Family Moves Away — And Leaves Their Pregnant Dog Behind
"The poor girl is sitting now day and night in front of the door waiting for her people to come back home."
The life of an animal rescuer is never simple — and that's what Tania Cappelluti learned yet again earlier this month when she arrived back in her hometown of Berlin, Germany.
Cappelluti has been living in Costa Rica for the last several years. She moved there to start a yoga retreat. Then, after seeing how many stray dogs and cats there were wandering the streets in need, she teamed up with some locals and started something else, as well: Charlie's Angels Animal Rescue Costa Rica (CAARCR).
Since then, she's helped dozens of animals with nowhere to go find loving homes. And so, when she arrived in Berlin earlier this month, helping animals didn't stop just because she was several thousand miles away.
"This is so unbelievable," she wrote on Facebook on August 16, posting a photo of an obviously pregnant dog leaning against the facade of a blue house. "I really don’t understand how people can do this to their dog."
Cappelluti had received a message from the family's neighbor in Costa Rica about this dog, along with photos and the news that this dog had been left behind when her family moved away.
"They moved away and left their pregnant dog behind," she wrote. "No food or water. On her own, with a big belly. The poor girl is sitting now day and night in front of the door waiting for her people to come back home."
Then Cappelluti asked — yet again — the essential question for people who run animal rescues: "Who can help?"
Up in the middle of the night because of the time difference, Cappelluti — who convinced the neighbor to take the dog in while she figured out what to do — corresponded with her partners at CAARCR and with the network of foster caregivers the rescue organization has built over the past few years.
And they were racing against time. The dog could have given birth at any moment, she was so round.
Thankfully, help came just in time for the dog, whom rescuers named Marie.
Wynn Mackey, an American retiree who lives in Costa Rica and has several dogs of his own, gladly agreed to take Marie into his home.
Mercedes Mora, a local Costa Rican seamstress and one of the founders of CAARCR, carried the heavily pregnant dog over to Mackey's house.
"He has fostered for us before," Cappelluti told The Dodo. "He is a wonderful foster dad."
Mackey constructed a special little bed for Marie, knowing that she could give birth there any day.
And from that moment on, the waiting for the big moment could finally begin.
In the days after Marie's arrival, Mackey and his dogs tried to make her feel comfortable, despite the heat.
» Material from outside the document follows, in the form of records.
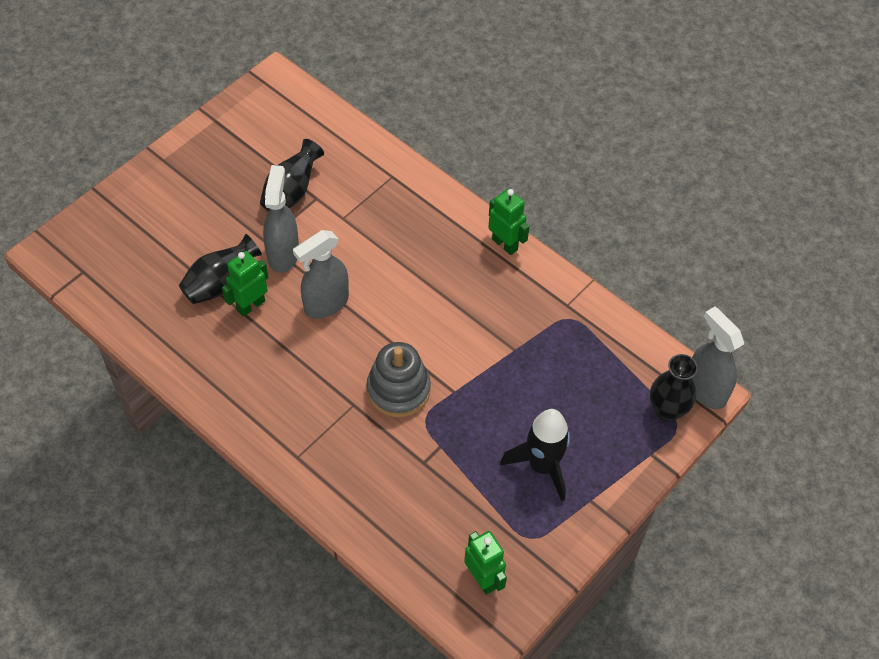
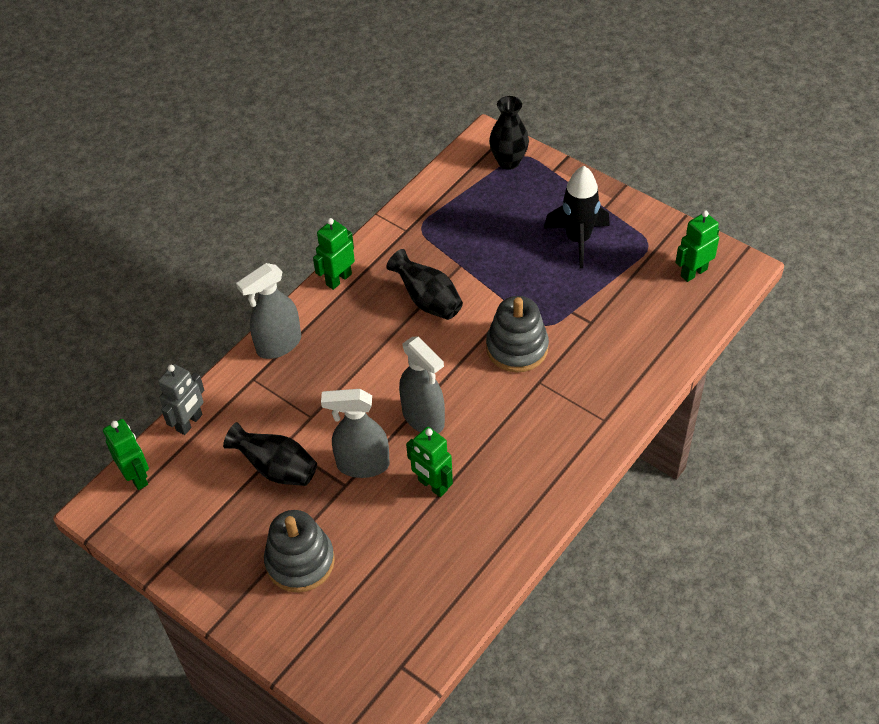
camera: 90 degrees left, 5 degrees down
(195, 207) = (300, 561): none -> grey stacking toy
(220, 283) = (406, 519): black vase -> black vase (428, 300)
(302, 99) = (137, 477): none -> green robot
(350, 132) = (189, 423): none -> grey robot
(705, 390) = (484, 138): grey spray bottle -> grey spray bottle (278, 345)

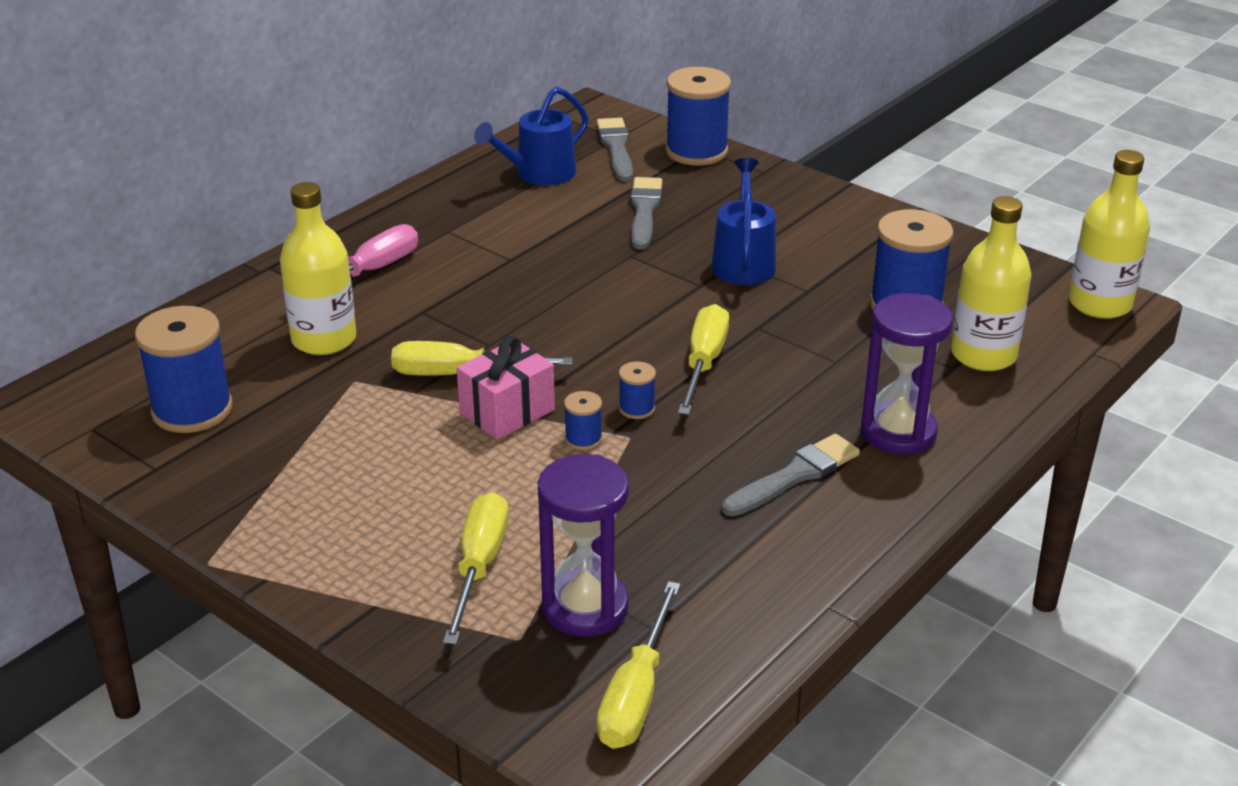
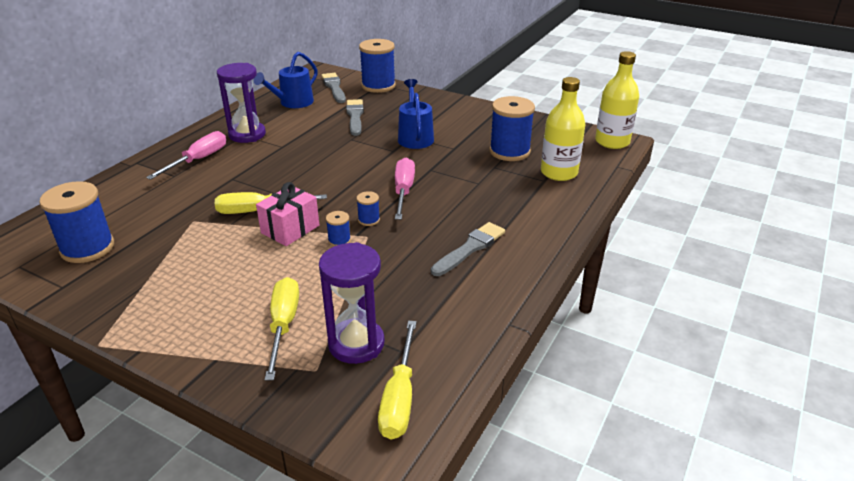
camera: 10 degrees left, 0 degrees up
(324, 339) = (172, 199): yellow bottle -> none
(704, 363) = (403, 191): yellow screwdriver -> pink screwdriver
(898, 432) = (523, 218): purple hourglass -> purple hourglass (247, 134)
She managed to enjoy rolling around on the grass in the yard, soaking up Mackey's compliments and adoration.
But Marie was noticeably exhausted.
"She loves to hang out on the cool tiles as she feels a bit uncomfortable being so pregnant," Cappelluti told The Dodo earlier this week.
Still, Marie felt safe and loved by her foster carer, and managed to spend several days in a state of relaxation.
"She doesn’t leave Wynn’s side!" Cappelluti said.
The puppies were so active in Marie's belly, Mackey said she looked like a bag of frogs.
"We expect a lot of puppies soon," Cappelluti said. And when she woke up in the middle of Monday night and thought about Marie, she checked her messages.
"I opened Facebook," she said, "and there she smiles at me with seven puppies!!!"
Marie had given birth — and not in the special bed that Mackey had made for her.
She had given birth right in Mackey's own bed.
"All is well! Marie hesitates to leave the babies even to relieve herself," Cappelluti said. "But I am sure that she will soon relax and even enjoy short breaks."
Marie's happiness and relief made the whole last-minute, transatlantic scramble to rescue her more than worth it. When Marie and her puppies are ready, they'll all be looking for forever homes — but for now they need only to eat and rest.
"We are all over the moon," Cappelluti added.